__EXTRACT TO READ__.
We investigated how error structure misspecification affected tests for metric and scalar invariance when the factor loadings and intercepts were invariant in the population. For simulation outcomes, we examined the rejection rates of metric and scalar invariance. The rejection rate of metric invariance was computed as the proportion of replications in which metric invariance was rejected at alpha .05; the rejection rate of scalar invariance, as the proportion of replications in which scalar invariance was rejected. For the Wald test of MIMIC, the rejection rates were computed as the proportions of replications in which any of the tested path coefficients across five items (Y2–Y5) was flagged with statistical significance at alpha .01. The significance level was adjusted to .01 (.05/5 items) in order to control for experiment-wise Type I errors.

Relative bias, RMSE, and SE

The relative biases of the latent-factor mean difference were computed for MGCFA and MIMIC, to investigate the accuracy of latent-factor mean difference estimation. In addition, the root mean squared error (RMSE) and standard error (SE) of the parameter estimates were examined. The relative bias and RMSE were computed as

$$ \mathrm{Relative}\ \mathrm{Bias}={R}^{-1}{\sum}_{i=1}^R\frac{\widehat{\theta_i}-\theta }{\theta }, $$
(10)
$$ \mathrm{RMSE}=\sqrt{R^{-1}{\sum}_{i=1}^R{\left(\widehat{\theta_i}-\theta \right)}^2,} $$
(11)

where θ and \( \widehat{\theta_i} \) represent the generated and estimated parameters for ith replication, respectively, and R represents the total number of replications (i.e., R = 1,000). For the conditions in which the generating parameter was 0, we simply computed bias in the traditional fashion (i.e., \( {R}^{-1}\sum \limits_{i=1}^R\widehat{\theta_i}-\theta \)). A relative bias above .05 is considered as representing biased estimates of the parameters (Hoogland & Boomsma, 1998). The SE was obtained by averaging the standard errors across 1,000 replications.

__TASKS TO COMPLETE__.
• 1. Decide whether each statement agrees with the passage on invariance testing, answering yes or no and quoting the deciding words: (a) The Wald test of MIMIC flagged path coefficients at a significance level of .01. (b) The total number of replications was 500. (c) A relative bias above .10 is treated as indicating biased parameter estimates.
• 2. Output the portion of the passage on invariance testing that begins at the words "We investigated how" and stops after the words "Type I errors.".
• 3. In the passage on invariance testing, how was the SE obtained?

__RECORDS SUPPLIED__.
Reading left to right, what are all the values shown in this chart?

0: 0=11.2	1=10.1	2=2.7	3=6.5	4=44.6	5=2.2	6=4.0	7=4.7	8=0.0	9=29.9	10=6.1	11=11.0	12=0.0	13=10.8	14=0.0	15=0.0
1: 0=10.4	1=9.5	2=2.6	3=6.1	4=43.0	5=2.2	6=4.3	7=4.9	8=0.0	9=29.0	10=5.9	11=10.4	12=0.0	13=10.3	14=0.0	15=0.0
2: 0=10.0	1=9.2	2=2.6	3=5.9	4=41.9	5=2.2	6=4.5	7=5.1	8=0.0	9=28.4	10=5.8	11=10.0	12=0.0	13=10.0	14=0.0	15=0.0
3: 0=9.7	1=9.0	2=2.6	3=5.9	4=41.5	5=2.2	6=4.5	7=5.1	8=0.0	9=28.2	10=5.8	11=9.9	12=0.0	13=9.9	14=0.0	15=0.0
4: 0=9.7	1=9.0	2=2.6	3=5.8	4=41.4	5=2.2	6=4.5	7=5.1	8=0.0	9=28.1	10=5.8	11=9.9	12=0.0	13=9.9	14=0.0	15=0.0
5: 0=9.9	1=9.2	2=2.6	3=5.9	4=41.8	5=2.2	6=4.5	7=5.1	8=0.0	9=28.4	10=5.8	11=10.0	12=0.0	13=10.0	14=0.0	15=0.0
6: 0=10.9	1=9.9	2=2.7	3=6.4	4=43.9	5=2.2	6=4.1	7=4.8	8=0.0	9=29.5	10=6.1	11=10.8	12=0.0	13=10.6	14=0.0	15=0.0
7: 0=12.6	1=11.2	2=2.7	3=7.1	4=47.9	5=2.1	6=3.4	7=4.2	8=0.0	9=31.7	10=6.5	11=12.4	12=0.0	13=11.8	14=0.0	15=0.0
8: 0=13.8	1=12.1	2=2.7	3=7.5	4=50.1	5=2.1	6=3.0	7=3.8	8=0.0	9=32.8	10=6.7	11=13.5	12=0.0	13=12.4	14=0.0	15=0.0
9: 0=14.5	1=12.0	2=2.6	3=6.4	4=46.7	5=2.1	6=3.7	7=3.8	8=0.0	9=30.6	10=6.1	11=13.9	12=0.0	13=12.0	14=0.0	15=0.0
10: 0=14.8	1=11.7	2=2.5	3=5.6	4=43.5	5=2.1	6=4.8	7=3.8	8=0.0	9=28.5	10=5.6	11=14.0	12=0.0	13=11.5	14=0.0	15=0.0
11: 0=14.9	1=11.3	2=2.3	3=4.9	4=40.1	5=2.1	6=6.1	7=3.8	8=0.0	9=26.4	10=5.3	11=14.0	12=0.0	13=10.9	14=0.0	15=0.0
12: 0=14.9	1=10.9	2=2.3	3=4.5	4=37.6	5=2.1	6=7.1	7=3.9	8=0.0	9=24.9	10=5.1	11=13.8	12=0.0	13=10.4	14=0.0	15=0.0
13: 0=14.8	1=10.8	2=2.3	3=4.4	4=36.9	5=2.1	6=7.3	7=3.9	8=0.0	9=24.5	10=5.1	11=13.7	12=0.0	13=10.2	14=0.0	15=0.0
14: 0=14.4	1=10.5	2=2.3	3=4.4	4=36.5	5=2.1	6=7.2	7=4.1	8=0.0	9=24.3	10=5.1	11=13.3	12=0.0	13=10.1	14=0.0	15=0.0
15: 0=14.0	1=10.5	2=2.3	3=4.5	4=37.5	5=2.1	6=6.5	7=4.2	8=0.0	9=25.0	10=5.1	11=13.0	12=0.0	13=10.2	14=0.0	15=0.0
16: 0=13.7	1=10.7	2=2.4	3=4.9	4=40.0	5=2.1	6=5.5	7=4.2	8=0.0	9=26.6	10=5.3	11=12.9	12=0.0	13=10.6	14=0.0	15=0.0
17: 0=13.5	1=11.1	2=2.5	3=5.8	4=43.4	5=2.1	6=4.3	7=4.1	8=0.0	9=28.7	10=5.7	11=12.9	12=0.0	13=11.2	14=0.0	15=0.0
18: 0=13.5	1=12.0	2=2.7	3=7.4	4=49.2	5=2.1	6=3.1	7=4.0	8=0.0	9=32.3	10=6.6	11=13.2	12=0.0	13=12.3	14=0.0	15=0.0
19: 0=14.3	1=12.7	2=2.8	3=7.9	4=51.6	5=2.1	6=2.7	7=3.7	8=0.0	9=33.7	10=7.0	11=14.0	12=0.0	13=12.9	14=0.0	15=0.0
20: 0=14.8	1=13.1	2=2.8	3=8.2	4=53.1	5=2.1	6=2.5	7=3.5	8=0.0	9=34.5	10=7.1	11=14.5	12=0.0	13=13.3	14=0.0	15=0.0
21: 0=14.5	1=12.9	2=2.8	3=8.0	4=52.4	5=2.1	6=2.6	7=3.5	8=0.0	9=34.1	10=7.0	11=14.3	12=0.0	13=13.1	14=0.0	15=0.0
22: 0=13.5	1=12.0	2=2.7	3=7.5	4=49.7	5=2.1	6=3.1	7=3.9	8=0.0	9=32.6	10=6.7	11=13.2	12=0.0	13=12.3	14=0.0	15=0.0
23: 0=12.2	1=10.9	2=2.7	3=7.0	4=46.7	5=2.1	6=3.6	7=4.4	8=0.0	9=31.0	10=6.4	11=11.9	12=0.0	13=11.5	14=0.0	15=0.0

==

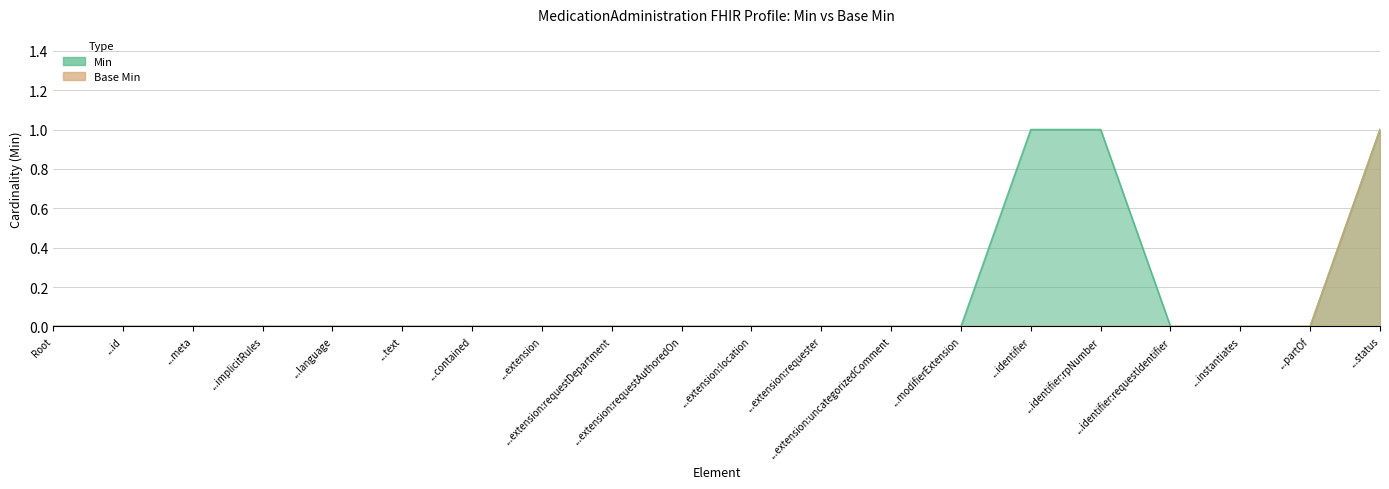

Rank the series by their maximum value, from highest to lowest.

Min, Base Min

__TASK SOLUTIONS__.
• 1.
(a) Yes: "flagged with statistical significance at alpha .01"
(b) No: "R = 1,000"
(c) No: "A relative bias above .05 is considered as representing biased estimates of the parameters"

• 2.
We investigated how error structure misspecification affected tests for metric and scalar invariance when the factor loadings and intercepts were invariant in the population. For simulation outcomes, we examined the rejection rates of metric and scalar invariance. The rejection rate of metric invariance was computed as the proportion of replications in which metric invariance was rejected at alpha .05; the rejection rate of scalar invariance, as the proportion of replications in which scalar invariance was rejected. For the Wald test of MIMIC, the rejection rates were computed as the proportions of replications in which any of the tested path coefficients across five items (Y2–Y5) was flagged with statistical significance at alpha .01. The significance level was adjusted to .01 (.05/5 items) in order to control for experiment-wise Type I errors.

• 3. It was obtained by averaging the standard errors across 1,000 replications.